ROBERT SIEGEL, HOST:
In Paris today, Secretary of State John Kerry met with diplomats from two dozen countries to gather support for the U.S.-led campaign against the militants of the self-proclaimed Islamic State. That meeting followed up on pledges he received from 10 Arab nations last week to support airstrikes on the group known as ISIS which holds land in Iraq and Syria.
NPR's Deborah Amos joins us now from southern Turkey near the Syrian border to talk about what kind of coalition the U.S. might be cobbling together. And Deb, this is coming together quickly. President Obama just outlined his plan to fight ISIS last Wednesday. Who has pledged to do what? I mean are people pledging to stage airstrikes as the U.S. is going to do?
DEBORAH AMOS, BYLINE: Not as specifically as the U.S. We saw today that the French opened reconnaissance flights over Iraq. The Australians have sent fighter jets to the UAE. There were Arab states that did pledge to participate in an air campaign.
But most people I talked to today said that they didn't think that Arab states would actually join in those strikes. It was more a symbolic point to say we're all in.
SIEGEL: Why only symbolic? Are they committed to the fight against ISIS?
AMOS: I think that they are all in. And this happened in a meeting. There was a communique signed in the Jeddah. The Saudis may have been ambivalent before Kerry arrived, but now it seems that they are on board. They had already said that they would support training camps for Syrian moderate rebels.
What they got - I am told by Saudi sources - from Kerry is a pledge that Syrian President Bashar al Assad would not benefit from attacks on ISIS. That was a Saudi concern, and it's been a concern of other Gulf states.
SIEGEL: Now, if you look at a map, you would think that Turkey and Iran, bordering both Iraq and Syria, would be the most important participants in a coalition. But they're not signed on. Why not?
AMOS: These other contradictions in this coalition. The Iranians have been fighting against ISIS. They've been working with the Iraqis. But the U.S. nixed an Iranian invitation to Paris. So today, Iran's supreme leader ruled out any coordination with the U.S. And that puts Baghdad in a bit of a squeeze between its two most important allies - Washington and Tehran.
Turkey's absence is also crucial. ISIS has kidnapped 49 Turkish citizens. So Turkey has been constrained in how much it will confront ISIS. And it's important because Turkey is the border where ISIS has been smuggling some oil. And to curb those finances, it's going to take Turkish cooperation. So I think the Americans are putting more pressure on the Turks. They're a NATO ally, and they need to buy in to this coalition for it to work.

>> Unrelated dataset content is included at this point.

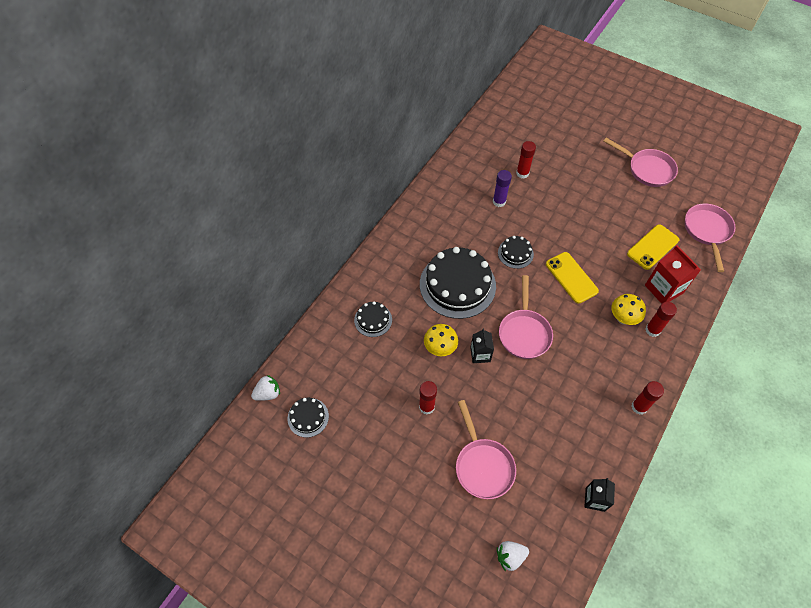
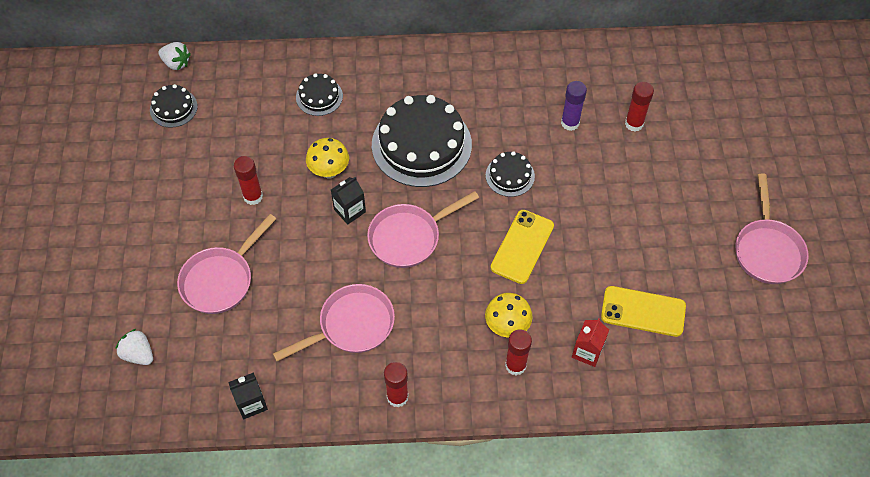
camera: 55 degrees right, 0 degrees up
(664, 289) = (587, 352): red carton -> red carton, size x0.62
(707, 231) = (724, 363): pink pan -> pink pan (351, 325)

SIEGEL: Is this actually on track? The coalition the U.S. claimed to have in the 2003 invasion of Iraq was basically the U.S. with lots of symbolic members. Is it going to be like that again do you think?
AMOS: What we see this time is there are more players signing on, but they all have different agendas. That wasn't part of the public discussion today. But it's Washington that's going to have to manage this complex chessboard of interest. They're going to have to coordinate it all with the Iraqi government. They have to keep all the members on board. They also have to try to manage the regional competition between some of these key coalition members.

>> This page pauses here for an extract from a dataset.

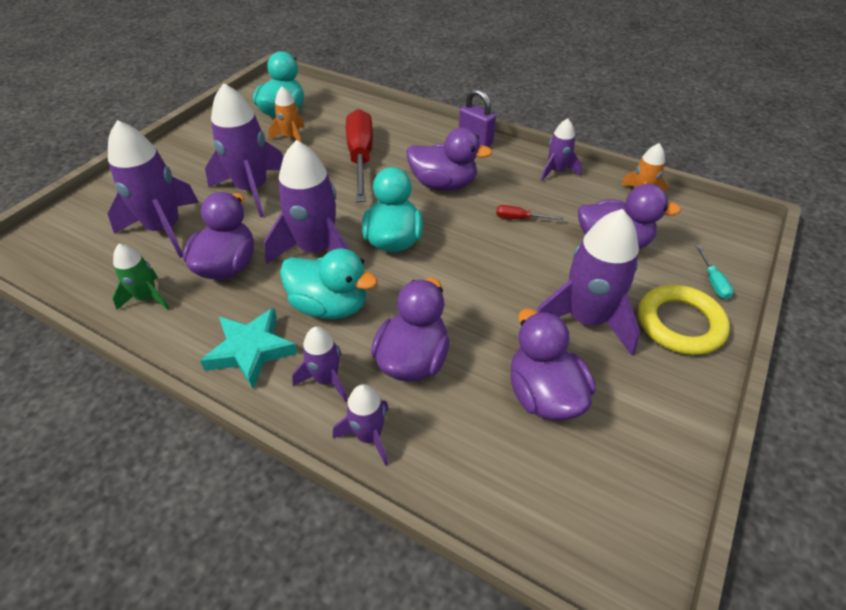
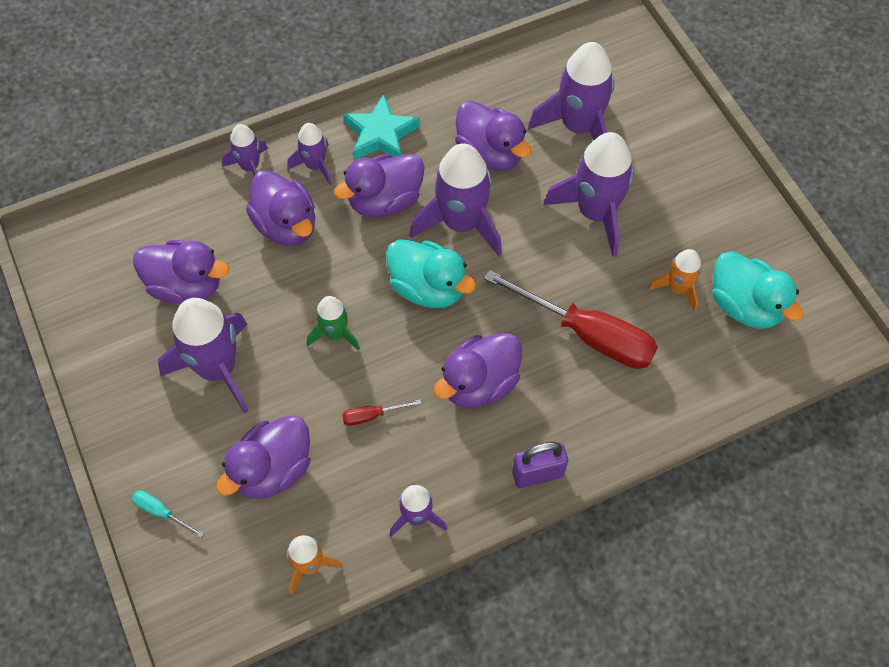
camera: 125 degrees right, 15 degrees up
(147, 298) = (491, 91): green rocket -> green rocket (335, 334)
(330, 306) = (385, 201): turquoise duck -> purple duck
(520, 218) = (372, 415): red screwdriver -> red screwdriver turned 150 degrees counterclockwise
(680, 324) = (151, 436): yellow ring -> none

And in the meantime, ISIS is also adapting and reacting. They are a very, very savvy, strategic enemy. So there are reports from Syria today that ISIS was moving its weapons systems into valleys where it's going to be harder to hit from the air. They're embedding themselves in densely populated areas. That assures, they think, that any airstrike will also hit civilians. And that is a recruiting tool for them.
SIEGEL: Thank you, Deb.
AMOS: Thank you, Robert.
SIEGEL: That's NPR's Deborah Amos speaking to us from southern Turkey near the Syrian border.